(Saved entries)

★ ★ ★ ★ ★ ★ ★

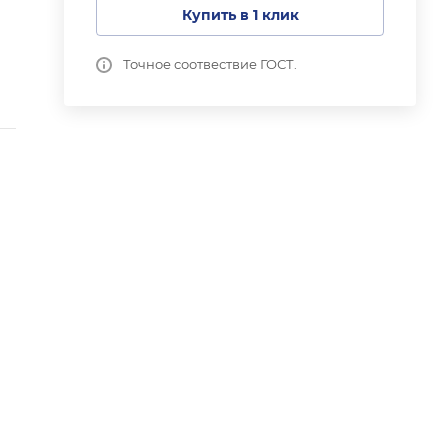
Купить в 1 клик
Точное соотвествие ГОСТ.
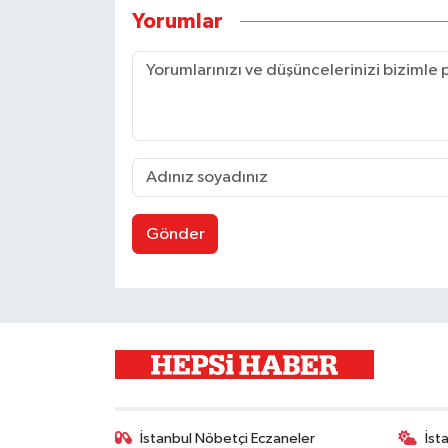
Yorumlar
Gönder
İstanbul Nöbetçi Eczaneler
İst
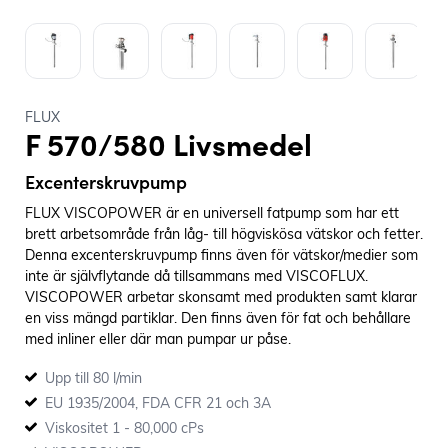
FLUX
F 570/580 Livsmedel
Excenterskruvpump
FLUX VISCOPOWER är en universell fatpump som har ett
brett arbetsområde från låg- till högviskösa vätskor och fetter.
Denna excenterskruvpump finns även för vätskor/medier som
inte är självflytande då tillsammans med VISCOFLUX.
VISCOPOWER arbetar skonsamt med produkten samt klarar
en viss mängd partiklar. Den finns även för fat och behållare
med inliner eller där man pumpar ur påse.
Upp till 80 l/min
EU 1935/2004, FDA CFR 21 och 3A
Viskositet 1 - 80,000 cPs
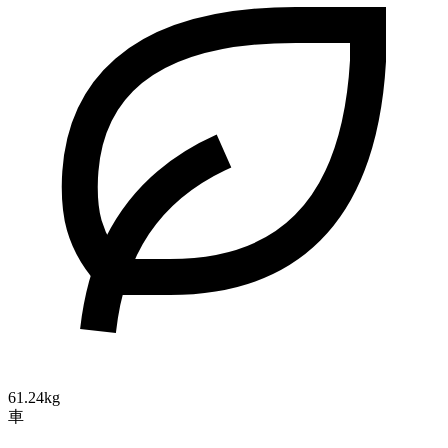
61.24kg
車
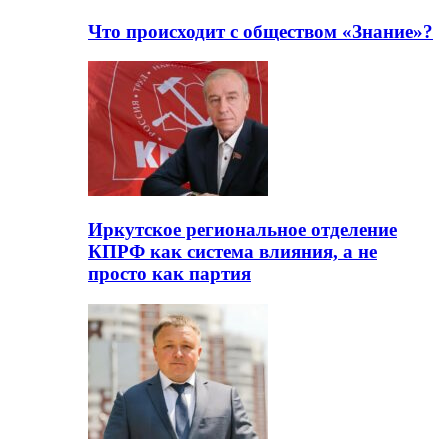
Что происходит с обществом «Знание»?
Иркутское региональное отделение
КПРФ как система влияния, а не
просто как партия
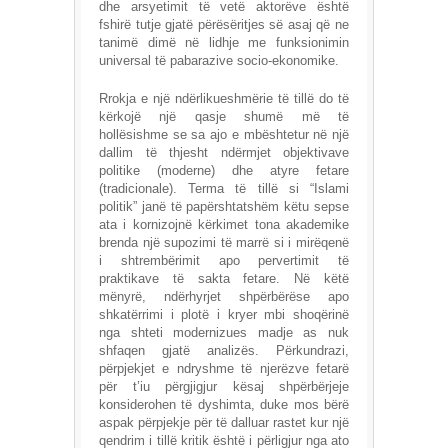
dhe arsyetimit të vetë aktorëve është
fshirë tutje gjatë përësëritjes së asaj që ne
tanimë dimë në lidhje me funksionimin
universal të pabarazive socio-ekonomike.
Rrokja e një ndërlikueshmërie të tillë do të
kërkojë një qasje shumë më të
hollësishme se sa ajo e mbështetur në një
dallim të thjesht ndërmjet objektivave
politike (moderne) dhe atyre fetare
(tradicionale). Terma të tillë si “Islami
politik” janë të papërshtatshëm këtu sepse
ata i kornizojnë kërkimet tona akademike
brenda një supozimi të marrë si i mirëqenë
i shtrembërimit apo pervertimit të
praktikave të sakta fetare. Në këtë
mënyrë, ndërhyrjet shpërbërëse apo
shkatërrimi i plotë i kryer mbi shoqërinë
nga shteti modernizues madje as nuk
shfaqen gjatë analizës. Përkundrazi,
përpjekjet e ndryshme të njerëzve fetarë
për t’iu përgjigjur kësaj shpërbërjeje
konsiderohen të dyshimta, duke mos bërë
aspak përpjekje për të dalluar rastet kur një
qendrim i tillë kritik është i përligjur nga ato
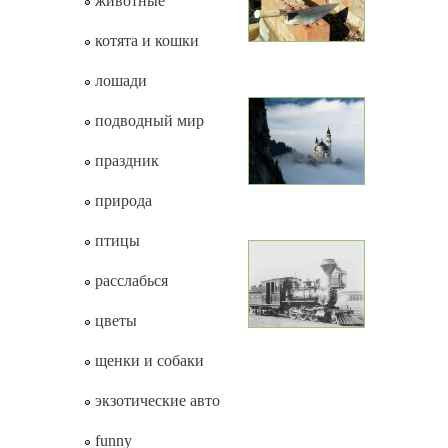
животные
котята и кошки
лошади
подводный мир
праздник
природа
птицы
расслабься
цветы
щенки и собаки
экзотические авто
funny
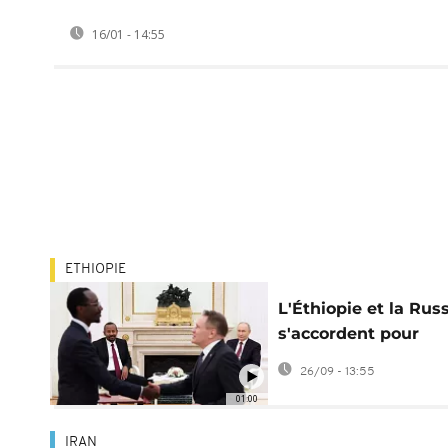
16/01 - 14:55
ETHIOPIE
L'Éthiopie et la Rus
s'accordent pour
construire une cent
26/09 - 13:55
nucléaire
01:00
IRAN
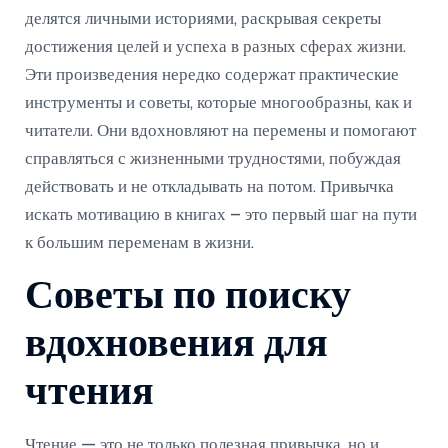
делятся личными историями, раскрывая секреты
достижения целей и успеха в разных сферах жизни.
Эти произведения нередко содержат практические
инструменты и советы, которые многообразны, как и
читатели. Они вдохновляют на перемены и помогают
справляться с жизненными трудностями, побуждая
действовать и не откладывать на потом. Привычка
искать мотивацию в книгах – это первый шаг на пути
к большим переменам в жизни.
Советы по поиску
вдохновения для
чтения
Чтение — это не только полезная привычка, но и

★ ★ ★ ★ ★ ★ ★

What lines of the data contain the string "vätskor"? List them.

Output of the task —
brett arbetsområde från låg- till högviskösa vätskor och fetter.
Denna excenterskruvpump finns även för vätskor/medier som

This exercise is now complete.